◆ **REQUIRED WORK**:
Write the data below out exactly as it stands. Do not include the pictures.

◆ **DATA**:
+ + + + + + +

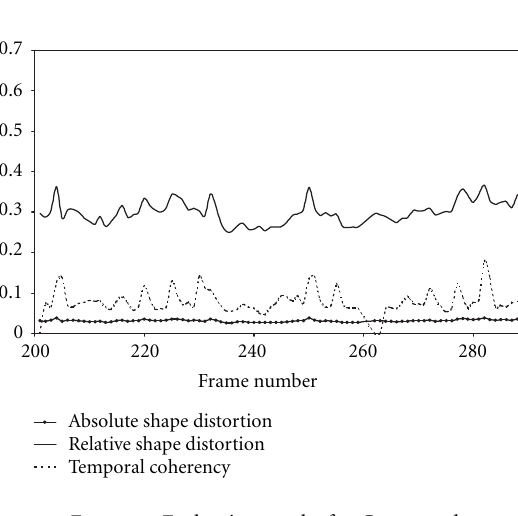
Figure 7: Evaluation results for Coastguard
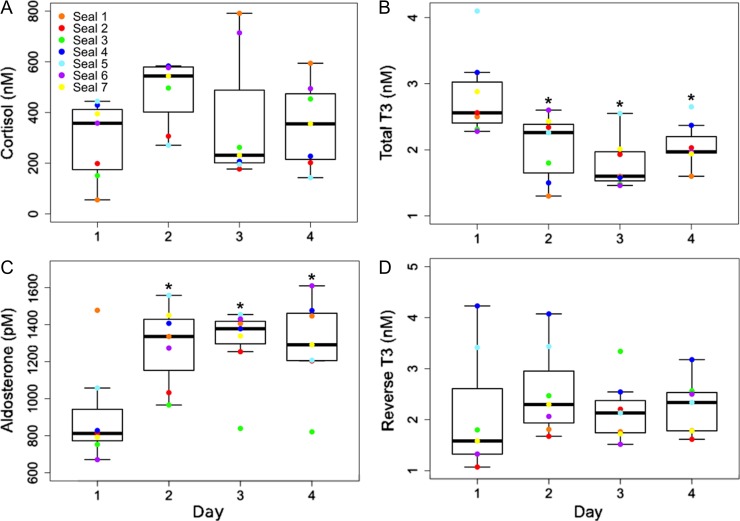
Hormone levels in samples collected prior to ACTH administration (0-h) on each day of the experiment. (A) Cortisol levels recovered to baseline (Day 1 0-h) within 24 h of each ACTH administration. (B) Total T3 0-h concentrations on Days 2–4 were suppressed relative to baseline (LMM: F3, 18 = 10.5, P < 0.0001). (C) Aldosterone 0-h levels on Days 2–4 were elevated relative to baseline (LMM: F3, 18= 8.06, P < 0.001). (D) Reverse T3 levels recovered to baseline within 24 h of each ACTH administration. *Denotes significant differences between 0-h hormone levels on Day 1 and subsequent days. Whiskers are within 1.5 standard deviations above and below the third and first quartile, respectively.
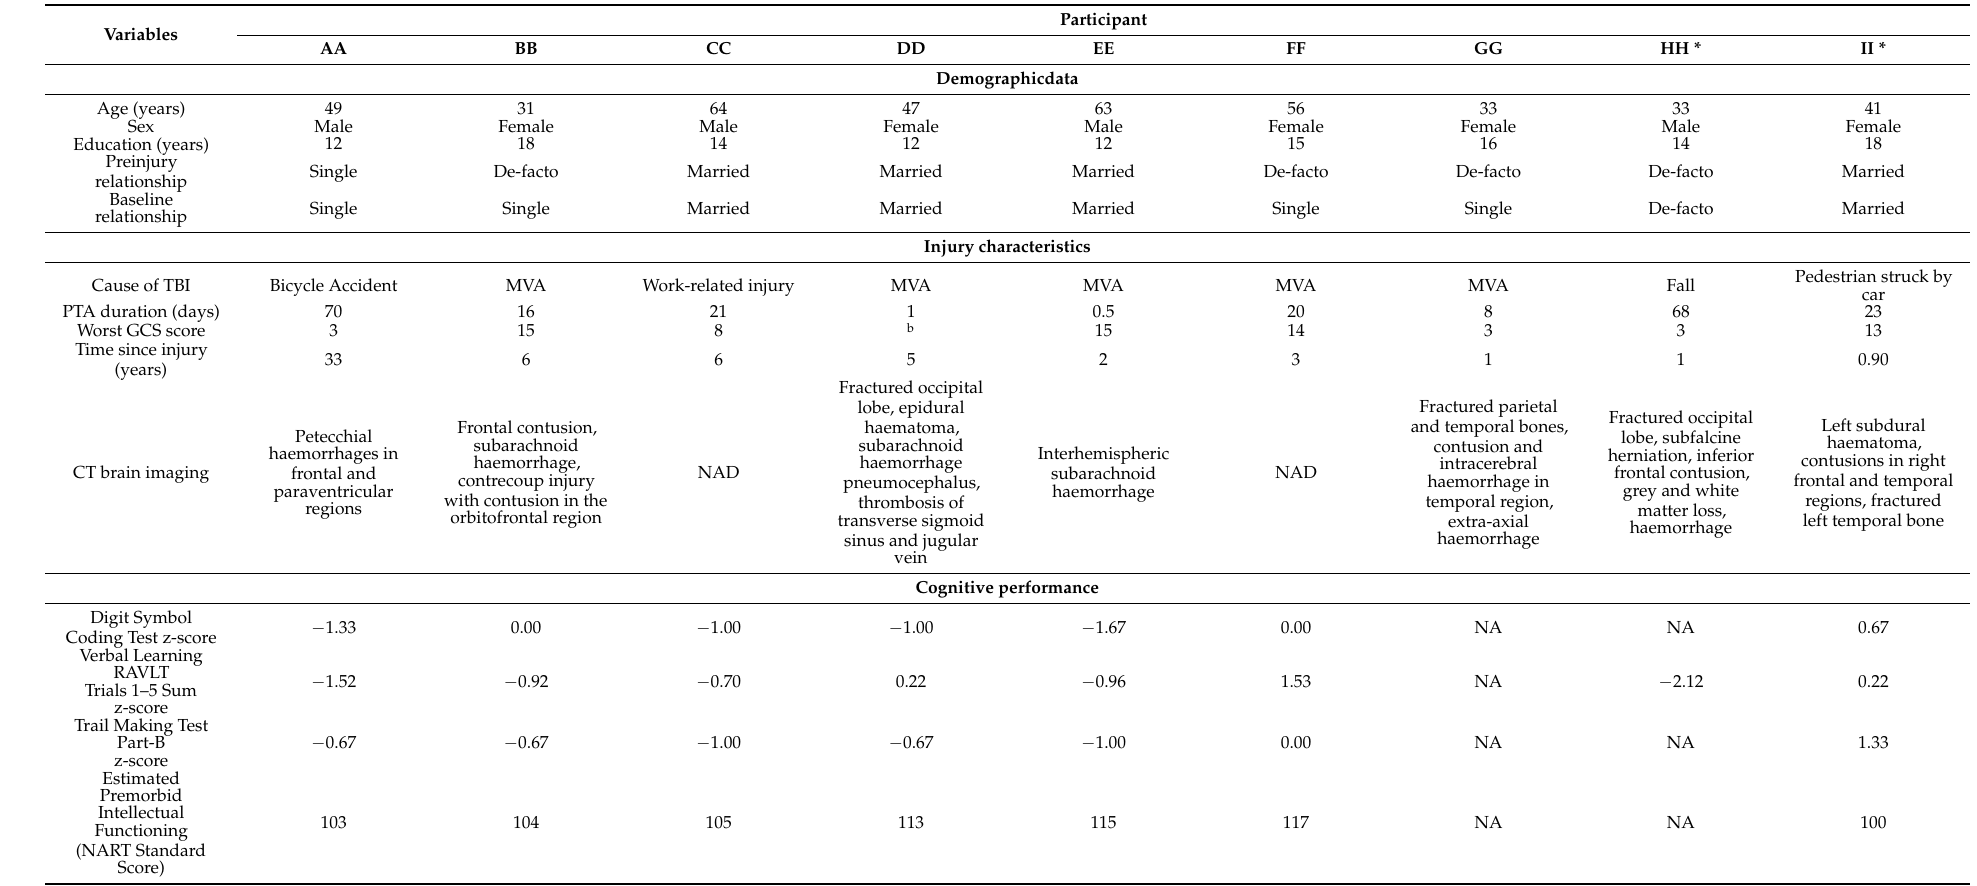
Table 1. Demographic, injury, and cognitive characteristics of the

+ + + + + + +

◆ **ANSWER AREA**:
Figure 7: Evaluation results for Coastguard
Hormone levels in samples collected prior to ACTH administration (0-h) on each day of the experiment. (A) Cortisol levels recovered to baseline (Day 1 0-h) within 24 h of each ACTH administration. (B) Total T3 0-h concentrations on Days 2–4 were suppressed relative to baseline (LMM: F3, 18 = 10.5, P < 0.0001). (C) Aldosterone 0-h levels on Days 2–4 were elevated relative to baseline (LMM: F3, 18= 8.06, P < 0.001). (D) Reverse T3 levels recovered to baseline within 24 h of each ACTH administration. *Denotes significant differences between 0-h hormone levels on Day 1 and subsequent days. Whiskers are within 1.5 standard deviations above and below the third and first quartile, respectively.
Table 1. Demographic, injury, and cognitive characteristics of the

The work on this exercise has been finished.